DOCUMENT SEGMENT –
Is that it, are we done?
Not quite! Looking back at the binary notation of the eight rules in the cellular automata explainer earlier, let’s annotate the result of our query with what we’re expecting and compare:
+---------------------+--------+ | neighborhood | result | +---------------------+--------+ | 001 [should be 111] | 0 | | 010 [should be 110] | 0 | | 011 [should be 101] | 0 | | 100 [should be 100] | 1 | | 101 [should be 011] | 1 | | 110 [should be 010] | 1 | | 111 [should be 001] | 1 | | 000 [should be 000] | 0 | +---------------------+--------+
Uh-oh. After a minute of contemplation, it’s apparent that the
neighborhood
column is “counting” up instead of down and it’s offset by 1, which is due toWITH ORDINALITY
beginning its count at 1 instead of 0. Nothing some arithmetic can’t fix – before casting tobit(3)
, we’ll simply subtract 1 to remove the offset, then subtract that from 7 to invert the “counting” order:SELECT (7 - (neighborhood - 1)) :: bit(3), result FROM ...
So there we have it! Putting all of these components together, the following query correctly computes the lookup table for any elementary cellular automaton based solely on its Wolfram code, the result of which we can immediately INSERT INTO
the rule
table.
INSERT INTO rule
SELECT (7 - (neighborhood - 1)) :: bit(3) AS neighborhood, result
FROM unnest(regexp_split_to_array(:rule :: bit(8) :: text, '') :: bit[])
WITH ORDINALITY AS rule(result, neighborhood);
After executing that statement, you can inspect things via TABLE rule;
. For Rule 30, it should look like this:
+--------------+--------+
| neighborhood | result |
+--------------+--------+
| 111 | 0 |
| 110 | 0 |
| 101 | 0 |
| 100 | 1 |
| 011 | 1 |
| 010 | 1 |
| 001 | 1 |
| 000 | 0 |
+--------------+--------+
Generating the initial state
At this point, there’s a decision to make, namely how to represent the cellular automaton’s state throughout the simulation. This, after all, determines how we’ll encode the initial state.
Luckily, it’s not a difficult decision. In addition to each cell’s value, we must store an additional indexing column for the same reason we just had to use WITH ORDINALITY
– y’know, tables being unordered sets of rows and insertion order being meaningless. Hence:
CREATE TEMPORARY TABLE initial_state (
pos int,
value bit
);
The query we’ll write to fill the initial_state
table is a bit simpler that what was required to derive the lookup table.
We’re going to use generate_series(1, :size)
to generate a single-column table of ascending indexes, which we’ll call pos
in accordance with the table definition. Then we’re going to take advantage of SQL’s CASE WHEN
construct to – depending on the value of the boolean :random
variable – either generate a random value for each row or set all values to 0
, except for a single 1
for the index that’s located in the middle of the array.
INSERT INTO initial_state
SELECT pos, CASE
WHEN :random THEN round(random()) :: int -- random
ELSE CASE WHEN pos = :size / 2 + 1 THEN 1 ELSE 0 END -- single 1 in the middle
END :: bit
FROM generate_series(1, :size) AS pos;
Since the random
function returns a double
in the range instead of the desired bit, this query round
s it and then casts that to an integer (because Postgres doesn’t know how to cast the double
-valued result of the round
function to bit
). We could, in fact, skip the rounding step and cast to int
immediately – most programming languages round towards zero in this situation, but Postgres rounds to the closest integer, which is what we want. Explicitly rounding, however, communicates the intent more clearly, which beats brevity in my book.

ENTRIES SHOWN –
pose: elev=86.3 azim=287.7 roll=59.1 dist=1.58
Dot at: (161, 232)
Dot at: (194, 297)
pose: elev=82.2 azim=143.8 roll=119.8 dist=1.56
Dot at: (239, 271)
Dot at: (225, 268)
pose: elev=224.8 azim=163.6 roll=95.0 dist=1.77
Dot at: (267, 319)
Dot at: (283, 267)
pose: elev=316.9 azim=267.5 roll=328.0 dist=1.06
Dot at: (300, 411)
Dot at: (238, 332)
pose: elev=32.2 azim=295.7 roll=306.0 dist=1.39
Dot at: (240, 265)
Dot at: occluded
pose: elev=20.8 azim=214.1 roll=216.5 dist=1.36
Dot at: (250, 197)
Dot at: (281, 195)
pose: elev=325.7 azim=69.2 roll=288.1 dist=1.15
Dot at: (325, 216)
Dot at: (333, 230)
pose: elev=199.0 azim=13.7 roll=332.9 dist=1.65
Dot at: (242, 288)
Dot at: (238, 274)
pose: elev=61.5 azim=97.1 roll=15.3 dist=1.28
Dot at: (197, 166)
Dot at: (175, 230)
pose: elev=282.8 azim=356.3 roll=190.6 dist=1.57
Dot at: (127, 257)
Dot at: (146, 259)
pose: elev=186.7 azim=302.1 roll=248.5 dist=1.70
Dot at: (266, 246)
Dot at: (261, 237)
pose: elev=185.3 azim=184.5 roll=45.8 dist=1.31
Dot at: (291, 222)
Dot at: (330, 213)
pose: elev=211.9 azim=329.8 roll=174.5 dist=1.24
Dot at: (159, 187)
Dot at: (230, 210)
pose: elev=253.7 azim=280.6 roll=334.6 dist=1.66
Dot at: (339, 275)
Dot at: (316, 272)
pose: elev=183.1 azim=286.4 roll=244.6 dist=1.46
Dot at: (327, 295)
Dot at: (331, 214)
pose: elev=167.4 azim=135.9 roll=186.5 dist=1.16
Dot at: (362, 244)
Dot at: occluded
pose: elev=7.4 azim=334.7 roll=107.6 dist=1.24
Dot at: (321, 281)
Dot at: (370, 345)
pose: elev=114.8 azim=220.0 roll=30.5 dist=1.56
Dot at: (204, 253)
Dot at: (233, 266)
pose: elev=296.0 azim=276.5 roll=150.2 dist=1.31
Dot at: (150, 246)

PROMPT A – According to the SQL walkthrough, how does Postgres round when a double is cast directly to int?
PROMPT B – Print the part of the SQL walkthrough that opens with the words containing "Is that it, are" and closes with "before casting tobit(3)".

TASK RESPONSE A – Postgres rounds to the closest integer.

TASK RESPONSE B –
Is that it, are we done?
Not quite! Looking back at the binary notation of the eight rules in the cellular automata explainer earlier, let’s annotate the result of our query with what we’re expecting and compare:
+---------------------+--------+ | neighborhood | result | +---------------------+--------+ | 001 [should be 111] | 0 | | 010 [should be 110] | 0 | | 011 [should be 101] | 0 | | 100 [should be 100] | 1 | | 101 [should be 011] | 1 | | 110 [should be 010] | 1 | | 111 [should be 001] | 1 | | 000 [should be 000] | 0 | +---------------------+--------+
Uh-oh. After a minute of contemplation, it’s apparent that the
neighborhood
column is “counting” up instead of down and it’s offset by 1, which is due toWITH ORDINALITY
beginning its count at 1 instead of 0. Nothing some arithmetic can’t fix – before casting tobit(3)